● **WORK INSTRUCTIONS**:
Please return exactly the lines from the beginning of the listing up to and including the line with "Функциональные о", with no pictures.

● **ENTRIES SHOWN**:
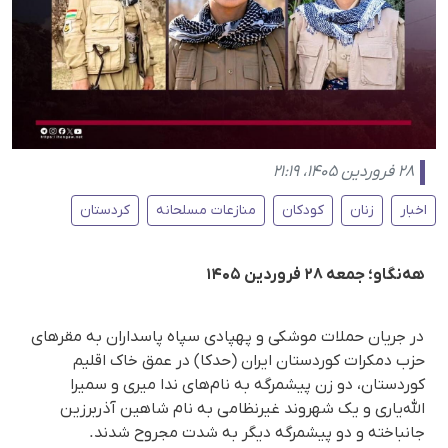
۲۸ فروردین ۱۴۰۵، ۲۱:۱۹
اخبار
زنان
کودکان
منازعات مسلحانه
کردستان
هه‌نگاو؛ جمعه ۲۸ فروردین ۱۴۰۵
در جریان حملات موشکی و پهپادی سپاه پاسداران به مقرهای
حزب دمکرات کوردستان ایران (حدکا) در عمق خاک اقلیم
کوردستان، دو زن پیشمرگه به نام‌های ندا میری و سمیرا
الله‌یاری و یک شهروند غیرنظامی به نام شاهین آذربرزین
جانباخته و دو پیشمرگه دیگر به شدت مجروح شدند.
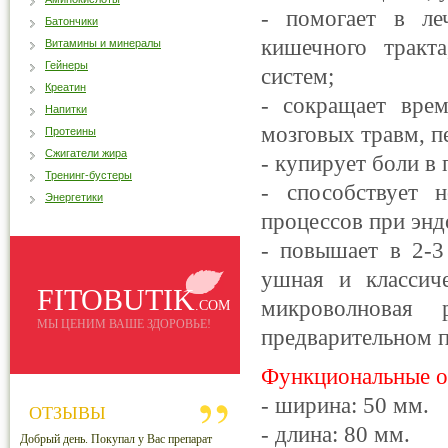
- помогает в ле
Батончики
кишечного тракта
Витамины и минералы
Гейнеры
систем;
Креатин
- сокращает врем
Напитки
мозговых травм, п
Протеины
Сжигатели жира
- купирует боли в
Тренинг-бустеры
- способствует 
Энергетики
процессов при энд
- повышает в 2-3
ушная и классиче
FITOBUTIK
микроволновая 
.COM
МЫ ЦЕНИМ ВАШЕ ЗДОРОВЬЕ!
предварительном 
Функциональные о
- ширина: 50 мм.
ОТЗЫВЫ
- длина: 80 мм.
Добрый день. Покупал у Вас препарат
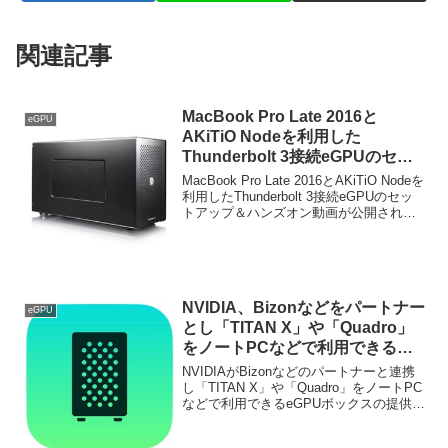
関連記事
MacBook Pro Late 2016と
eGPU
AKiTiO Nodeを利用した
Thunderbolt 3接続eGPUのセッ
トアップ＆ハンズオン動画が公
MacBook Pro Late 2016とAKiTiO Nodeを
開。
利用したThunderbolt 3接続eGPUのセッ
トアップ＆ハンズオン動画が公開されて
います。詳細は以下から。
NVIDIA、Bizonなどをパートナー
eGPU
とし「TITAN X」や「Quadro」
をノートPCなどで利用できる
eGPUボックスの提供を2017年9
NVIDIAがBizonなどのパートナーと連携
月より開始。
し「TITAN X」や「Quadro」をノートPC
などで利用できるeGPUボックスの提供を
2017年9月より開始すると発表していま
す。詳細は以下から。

● **EXPECTED OUTPUT**:
۲۸ فروردین ۱۴۰۵، ۲۱:۱۹
اخبار
زنان
کودکان
منازعات مسلحانه
کردستان
هه‌نگاو؛ جمعه ۲۸ فروردین ۱۴۰۵
در جریان حملات موشکی و پهپادی سپاه پاسداران به مقرهای
حزب دمکرات کوردستان ایران (حدکا) در عمق خاک اقلیم
کوردستان، دو زن پیشمرگه به نام‌های ندا میری و سمیرا
الله‌یاری و یک شهروند غیرنظامی به نام شاهین آذربرزین
جانباخته و دو پیشمرگه دیگر به شدت مجروح شدند.
- помогает в ле
Батончики
кишечного тракта
Витамины и минералы
Гейнеры
систем;
Креатин
- сокращает врем
Напитки
мозговых травм, п
Протеины
Сжигатели жира
- купирует боли в
Тренинг-бустеры
- способствует 
Энергетики
процессов при энд
- повышает в 2-3
ушная и классиче
FITOBUTIK
микроволновая 
.COM
МЫ ЦЕНИМ ВАШЕ ЗДОРОВЬЕ!
предварительном 
Функциональные о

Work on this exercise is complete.